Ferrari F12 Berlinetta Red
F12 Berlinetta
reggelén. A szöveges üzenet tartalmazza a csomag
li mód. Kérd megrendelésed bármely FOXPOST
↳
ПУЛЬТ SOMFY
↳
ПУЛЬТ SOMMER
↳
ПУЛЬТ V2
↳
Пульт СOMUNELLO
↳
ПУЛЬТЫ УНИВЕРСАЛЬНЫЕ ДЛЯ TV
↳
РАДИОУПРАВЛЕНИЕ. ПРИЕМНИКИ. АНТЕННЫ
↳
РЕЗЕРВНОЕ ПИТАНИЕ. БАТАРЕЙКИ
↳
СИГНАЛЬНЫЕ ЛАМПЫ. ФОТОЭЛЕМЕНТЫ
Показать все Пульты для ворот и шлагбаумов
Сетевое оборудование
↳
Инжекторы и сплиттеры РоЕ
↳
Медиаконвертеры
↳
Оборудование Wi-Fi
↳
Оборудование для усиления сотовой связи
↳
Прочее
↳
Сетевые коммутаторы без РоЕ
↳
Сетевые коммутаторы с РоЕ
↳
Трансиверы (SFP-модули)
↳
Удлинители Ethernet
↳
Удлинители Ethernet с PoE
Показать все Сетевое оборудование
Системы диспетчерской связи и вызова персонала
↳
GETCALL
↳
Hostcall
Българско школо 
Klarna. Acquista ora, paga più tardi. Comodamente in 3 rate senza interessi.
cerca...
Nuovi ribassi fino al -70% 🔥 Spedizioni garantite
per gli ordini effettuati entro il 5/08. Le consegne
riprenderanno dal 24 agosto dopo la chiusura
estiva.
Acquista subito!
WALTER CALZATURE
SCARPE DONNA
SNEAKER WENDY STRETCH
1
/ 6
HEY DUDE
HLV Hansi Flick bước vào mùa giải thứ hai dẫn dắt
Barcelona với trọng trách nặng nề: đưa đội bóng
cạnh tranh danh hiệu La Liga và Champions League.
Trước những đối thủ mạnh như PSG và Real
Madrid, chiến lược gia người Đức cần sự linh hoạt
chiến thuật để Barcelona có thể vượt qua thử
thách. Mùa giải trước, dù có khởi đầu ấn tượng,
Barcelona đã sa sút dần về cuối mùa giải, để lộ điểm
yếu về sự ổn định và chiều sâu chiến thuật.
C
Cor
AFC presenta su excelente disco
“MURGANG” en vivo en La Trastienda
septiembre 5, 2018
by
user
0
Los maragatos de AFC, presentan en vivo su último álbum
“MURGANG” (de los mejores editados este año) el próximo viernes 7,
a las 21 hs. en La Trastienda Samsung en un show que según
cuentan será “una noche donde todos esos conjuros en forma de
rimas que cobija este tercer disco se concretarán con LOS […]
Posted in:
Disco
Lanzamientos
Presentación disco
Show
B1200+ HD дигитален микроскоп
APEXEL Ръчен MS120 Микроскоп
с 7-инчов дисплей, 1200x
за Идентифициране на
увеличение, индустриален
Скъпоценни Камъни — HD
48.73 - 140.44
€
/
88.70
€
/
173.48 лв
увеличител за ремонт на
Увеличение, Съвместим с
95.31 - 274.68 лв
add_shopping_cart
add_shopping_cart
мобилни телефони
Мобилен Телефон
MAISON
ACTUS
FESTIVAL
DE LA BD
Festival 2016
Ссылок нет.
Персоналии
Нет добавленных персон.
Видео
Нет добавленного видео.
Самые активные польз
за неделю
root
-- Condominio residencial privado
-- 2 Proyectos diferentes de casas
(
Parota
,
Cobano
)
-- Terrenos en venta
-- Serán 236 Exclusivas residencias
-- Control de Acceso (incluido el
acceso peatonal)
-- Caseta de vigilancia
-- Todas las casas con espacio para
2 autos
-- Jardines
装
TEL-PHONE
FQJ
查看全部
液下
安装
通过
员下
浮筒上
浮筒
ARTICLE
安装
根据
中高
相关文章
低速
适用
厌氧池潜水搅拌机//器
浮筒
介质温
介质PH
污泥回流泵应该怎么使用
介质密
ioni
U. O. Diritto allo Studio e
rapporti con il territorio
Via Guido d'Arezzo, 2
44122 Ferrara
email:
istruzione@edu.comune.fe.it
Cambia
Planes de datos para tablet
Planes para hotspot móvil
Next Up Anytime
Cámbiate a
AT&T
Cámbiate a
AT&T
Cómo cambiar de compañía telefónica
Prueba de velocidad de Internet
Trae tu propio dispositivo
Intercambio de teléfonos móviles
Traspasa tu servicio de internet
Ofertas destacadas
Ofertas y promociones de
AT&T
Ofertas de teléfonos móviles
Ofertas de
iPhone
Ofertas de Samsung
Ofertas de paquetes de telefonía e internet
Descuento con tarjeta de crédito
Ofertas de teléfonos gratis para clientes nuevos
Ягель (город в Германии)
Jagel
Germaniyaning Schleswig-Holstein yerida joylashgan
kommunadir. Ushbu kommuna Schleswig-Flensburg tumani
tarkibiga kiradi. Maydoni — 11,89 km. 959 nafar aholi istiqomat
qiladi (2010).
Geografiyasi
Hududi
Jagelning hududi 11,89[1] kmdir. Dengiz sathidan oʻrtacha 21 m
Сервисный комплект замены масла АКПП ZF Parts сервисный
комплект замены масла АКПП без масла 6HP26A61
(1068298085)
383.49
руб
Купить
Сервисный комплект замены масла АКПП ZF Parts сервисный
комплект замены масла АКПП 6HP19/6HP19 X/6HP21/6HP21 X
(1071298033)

* Prompt *
Which of the lines in the data contain the string "связи"? Return each one.

* Written answer *
Оборудование для усиления сотовой связи
Системы диспетчерской связи и вызова персонала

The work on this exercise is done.